Les chiffres des Nations unies et du Croissant-Rouge palestinien estiment que 50.000 enfants souffrent de malnutrition aiguë. La malnutrition a coûté la vie à 31 enfants jusqu’à présent, et ce chiffre devrait augmenter à mesure que la famine s’installe. Amitabh Behar, directeur général d’Oxfam International, a déclaré ce qui devient de plus en plus évident pour des millions de personnes dans le monde: «Israël choisit délibérément d’affamer les civils. Imaginez ce que c’est, non seulement d’essayer de survivre avec 245 calories jour après jour, mais aussi de voir vos enfants ou vos parents âgés faire de même. Tout cela en étant déplacé, avec peu ou pas d’accès à l’eau potable ou à des toilettes, en sachant que la plupart des soins médicaux ont disparu et sous la menace constante des drones et des bombes.»
Les bombes fournies à Israël par l’impérialisme américain et ses alliés européens continuent de pleuvoir sur Gaza. La mort d’au moins 54 Palestiniens a été confirmée au cours des 24 dernières heures vendredi, ce qui porte le bilan officiel à 33.091 morts. Une frappe qui a démoli une maison dans le camp de réfugiés de Nuseirat, dans le centre de la bande de Gaza, a fait trois morts plus tard dans la journée. Selon les derniers chiffres de l’UNRWA, 62 pour cent des habitations de Gaza ont été détruites ou endommagées depuis le début du génocide.

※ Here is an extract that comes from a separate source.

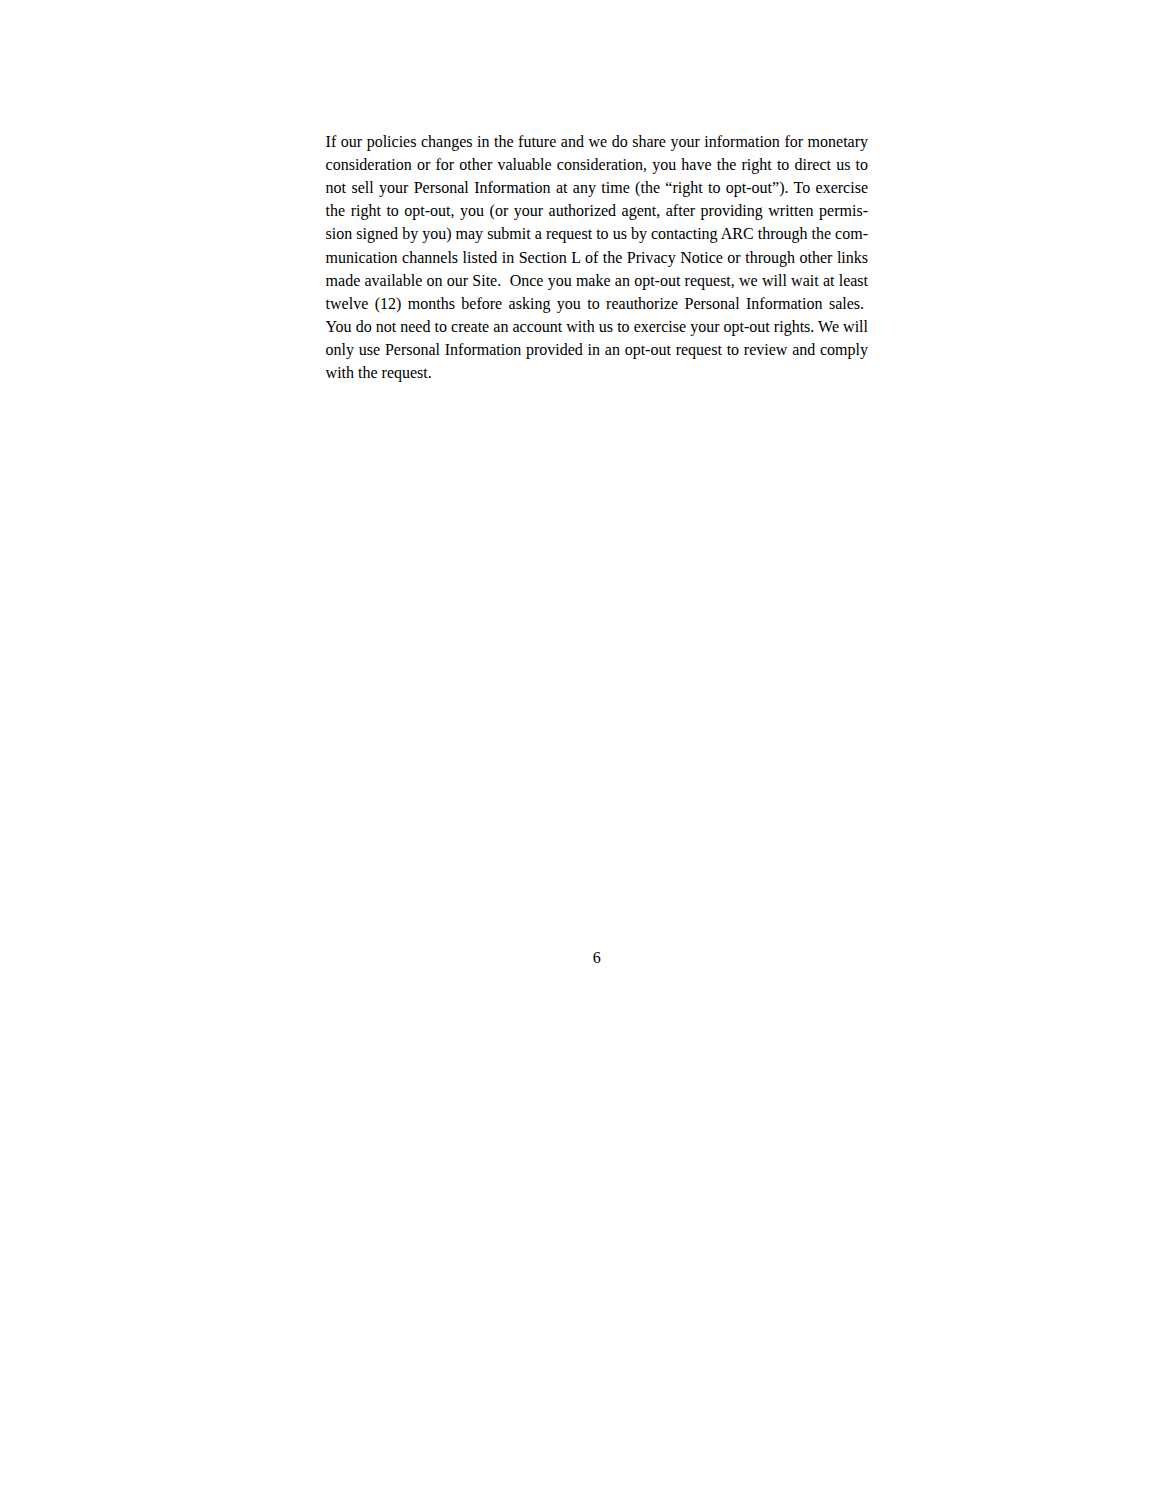If our policies changes in the future and we do share your information for monetary consideration or for other valuable consideration, you have the right to direct us to not sell your Personal Information at any time (the “right to opt-out”). To exercise the right to opt-out, you (or your authorized agent, after providing written permission signed by you) may submit a request to us by contacting ARC through the communication channels listed in Section L of the Privacy Notice or through other links made available on our Site. Once you make an opt-out request, we will wait at least twelve (12) months before asking you to reauthorize Personal Information sales. You do not need to create an account with us to exercise your opt-out rights. We will only use Personal Information provided in an opt-out request to review and comply with the request.
6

Face à ces crimes horribles, les puissances impérialistes restent pleinement déterminées à participer à la «solution finale» de la question palestinienne. L’impérialisme américain soutient le génocide dans le cadre d’un plan plus large visant à mener une guerre à l’échelle de la région, avec le soutien d’Israël, contre l’Iran, dans le but de consolider sa domination sur le Moyen-Orient, riche en énergie.
Lors d’une réunion du Conseil des droits de l’homme des Nations Unies vendredi, les États-Unis et l’Allemagne ont voté contre une résolution appelant à l’arrêt des ventes d’armes à Israël. La déclaration non contraignante, adoptée par 28 voix pour, 6 voix contre et 13 abstentions, demandait également qu’Israël soit tenu pour responsable d’éventuels crimes de guerre et crimes contre l’humanité à Gaza.
Washington et Berlin ne peuvent soutenir de telles propositions, car tout véritable tribunal pour crimes de guerre devrait inclure le président Biden, le secrétaire d’État Blinken, le chancelier Scholz et la ministre des Affaires étrangères Baerbock aux côtés de Netanyahou sur le banc des accusés. Alors que le gouvernement Biden a livré plus de 100 cargaisons d’armes puissantes à Israël depuis octobre, l’Allemagne a décuplé ses livraisons d’armes à Israël après que le gouvernement fasciste de Netanyahou a lancé le génocide. Lundi et mardi prochains, la Cour internationale de justice de La Haye tiendra des audiences dans une affaire portée par le Nicaragua, qui accuse l’Allemagne de complicité de génocide en raison de ses livraisons d’armes à Israël et des déclarations de responsables gouvernementaux affirmant leur soutien inconditionnel au régime sioniste, qui massacre des civils.